The Dow Jones Industrial Average (^DJI -0.77%) just broke 38,000 for the first time, and the S&P 500 is at a new all-time high, making a new bull market official.

What's the best investing strategy for 2024? Will growth stocks continue to reign, or are investors best off putting their money somewhere else?

One popular approach with the new year is the Dogs of the Dow strategy, a dividend-based approach popularized by money manager Michael B. O'Higgins in 1991.

According to the Dogs of the Dow strategy, investors should buy the 10 Dow stocks with the highest dividend yields each new year. The idea with this strategy is that since the Dow represents blue chips, you're buying solid companies that are trading at a discount, and therefore offer high dividend yields.

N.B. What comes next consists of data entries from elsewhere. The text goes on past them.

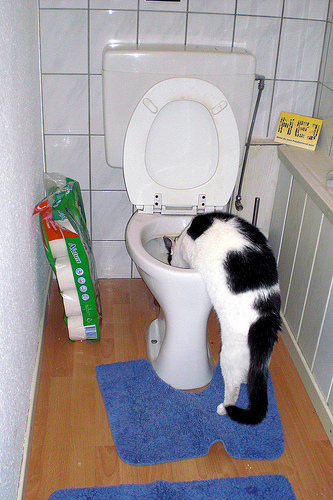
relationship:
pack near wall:
[31, 172, 102, 344] [0, 12, 44, 400]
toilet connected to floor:
[102, 42, 256, 391] [128, 331, 214, 435]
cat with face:
[139, 205, 314, 412] [161, 251, 191, 263]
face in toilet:
[161, 251, 191, 263] [115, 222, 237, 412]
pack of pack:
[31, 172, 102, 344] [31, 172, 102, 344]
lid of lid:
[123, 72, 242, 225] [123, 75, 241, 205]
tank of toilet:
[102, 43, 254, 168] [102, 42, 256, 391]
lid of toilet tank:
[102, 43, 255, 73] [102, 43, 254, 167]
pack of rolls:
[31, 172, 102, 344] [42, 227, 95, 259]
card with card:
[272, 109, 321, 150] [273, 111, 323, 150]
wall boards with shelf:
[266, 147, 332, 450] [276, 142, 332, 223]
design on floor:
[40, 366, 101, 443] [37, 281, 331, 492]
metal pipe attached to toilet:
[235, 74, 265, 212] [110, 39, 278, 312]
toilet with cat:
[102, 42, 256, 391] [158, 208, 291, 432]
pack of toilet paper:
[29, 165, 111, 352] [28, 147, 138, 344]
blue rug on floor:
[94, 357, 286, 467] [37, 281, 331, 492]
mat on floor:
[49, 475, 292, 499] [37, 281, 331, 492]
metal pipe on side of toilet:
[245, 85, 260, 168] [124, 75, 254, 417]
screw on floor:
[150, 334, 158, 349] [37, 281, 331, 492]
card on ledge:
[273, 111, 323, 150] [297, 156, 315, 171]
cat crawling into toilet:
[167, 210, 286, 425] [102, 42, 256, 391]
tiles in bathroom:
[39, 10, 315, 139] [0, 0, 332, 498]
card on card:
[273, 111, 323, 150] [273, 111, 323, 150]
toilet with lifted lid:
[104, 62, 274, 267] [111, 76, 252, 180]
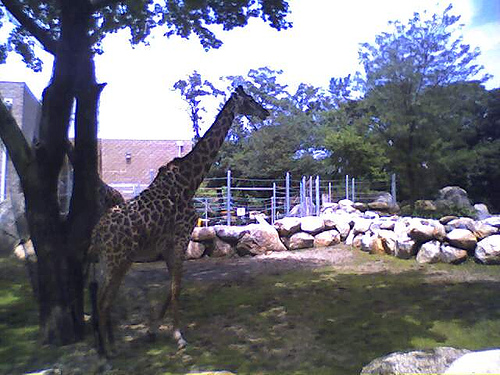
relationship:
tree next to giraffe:
[5, 8, 165, 355] [83, 83, 273, 363]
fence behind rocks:
[129, 168, 397, 225] [184, 186, 498, 373]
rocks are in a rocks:
[184, 186, 498, 373] [184, 185, 500, 266]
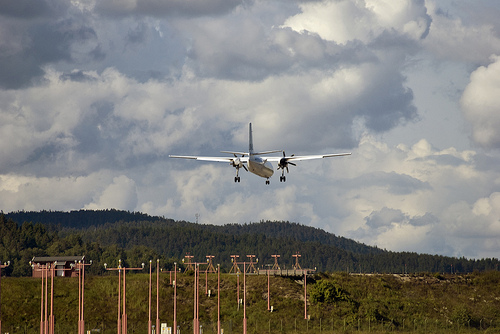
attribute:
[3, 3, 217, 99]
dark clouds — in the background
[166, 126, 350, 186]
white airplane — with propellers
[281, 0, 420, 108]
sun — hiding in clouds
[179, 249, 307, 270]
red structures — a line, in the distance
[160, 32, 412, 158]
clouds — dark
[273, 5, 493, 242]
clouds — fluffy, white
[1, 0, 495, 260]
sky — very cloudy, cloudy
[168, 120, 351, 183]
airplane — with landing gear down, white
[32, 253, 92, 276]
house — tiny, red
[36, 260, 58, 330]
posts — tall, pink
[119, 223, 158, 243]
trees — green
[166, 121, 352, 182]
plane — silver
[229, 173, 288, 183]
wheels — three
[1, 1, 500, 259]
clouds — fluffy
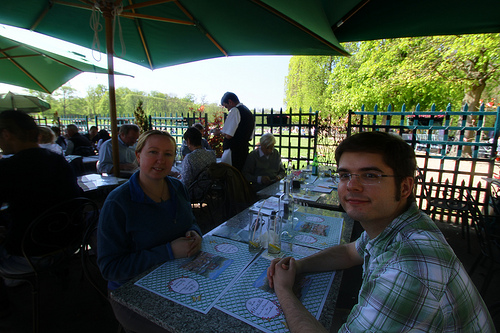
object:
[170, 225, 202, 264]
hands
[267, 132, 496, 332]
guy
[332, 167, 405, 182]
glasses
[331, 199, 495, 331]
shirt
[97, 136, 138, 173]
shirt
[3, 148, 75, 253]
shirt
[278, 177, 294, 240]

In 2024, the 10 Dogs of the Dow and their current dividend yields are:

  • Verizon (VZ -0.10%): 6.8%.
  • 3M (MMM -0.76%): 5.6%.
  • Dow (NYSE: DOW): 5.3%.
  • Walgreens (WBA -0.62%): 4.6%.
  • Chevron (NYSE: CVX): 4.3%.
  • IBM (NYSE: IBM): 3.9%.
  • Coca-Cola (NYSE: KO): 3.1%.
  • Cisco (NASDAQ: CSCO): 3%.
  • Amgen (AMGN -0.20%): 2.9%.
  • Johnson & Johnson (JNJ -0.36%): 2.9%. 

Data source: Yahoo! Finance.

So is it worth buying the Dogs of the Dow? Let's look at the history of the strategy and which of these stocks is worth holding.

A person holding up several bills of different denominations

Image source: Getty Images.

Does the Dogs of the Dow strategy work?

Since 2000, the Dogs of the Dow strategy has returned roughly 9.5% annually, making it about even with the S&P 500. The strategy also has the added benefit of offering a higher dividend yield than the broad-market index, which makes the strategy especially appealing for retirees and others who count on dividend income to support their lifestyle. A portfolio of the listed stocks split 10 ways would yield more than 4%, significantly better than the S&P 500's 1.5% yield.

However, there are also flaws with the Dogs of the Dow strategy, as it tends to include chronic laggards, and one of the stocks on the list, Walgreens, already slashed its dividend by 48%, proving that even dividends in the blue-chip index aren't safe.

Over the past five years, none of the 10 stocks in this year's Dogs of the Dow beat the S&P 500 on a price-appreciation basis, and three of the 10 -- Walgreens, Verizon, and 3M -- actually lost money during that time, even as the S&P 500 jumped 72%.

A better way to invest in the Dogs of the Dow

Rather than investing blindly in all 10 Dogs of the Dow, a better way is to use the list as a starting point and buy the stocks that look the most promising.

Right now, Walgreens and 3M, which have both struggled with structural challenges in their respective industries, look best avoided. Walgreens has tried to pivot away from being a pure-play pharmacy business and run up a large debt burden as a result of acquisitions. It's also faced declining sales as demand for COVID vaccines has fallen. 3M, meanwhile, recently settled two multibillion-dollar lawsuits, which will be a drag on its profits for years, and the company is facing cyclical headwinds that seem likely to persist.

On the other hand, Verizon is the top-yielding stock on the Dow and looks to be finally emerging from a long slump as its capital investment cycle has peaked. Johnson & Johnson also seems like a reliable bet after spinning off the Kenvue consumer-goods business, leaving investors with the faster-growing medical devices and pharmaceuticals business. Biotech company Amgen looks like a solid bet as well. Its portfolio of drugs, which include an osteoporosis treatment, should benefit from an aging baby boomer population. It also looks reasonably valued at a price-to-earnings ratio of 22.

Why the Dogs of the Dow could be a winner this year

There's one reason to think the Dogs of the Dow as a whole might do better this year: Falling interest rates tend to be good for dividend stocks because they make dividend yields more attractive relative to bonds. If the Federal Reserve lowers rates this year, as expected, and bond yields fall, we could see investors rotate from bonds back into high-yield stocks.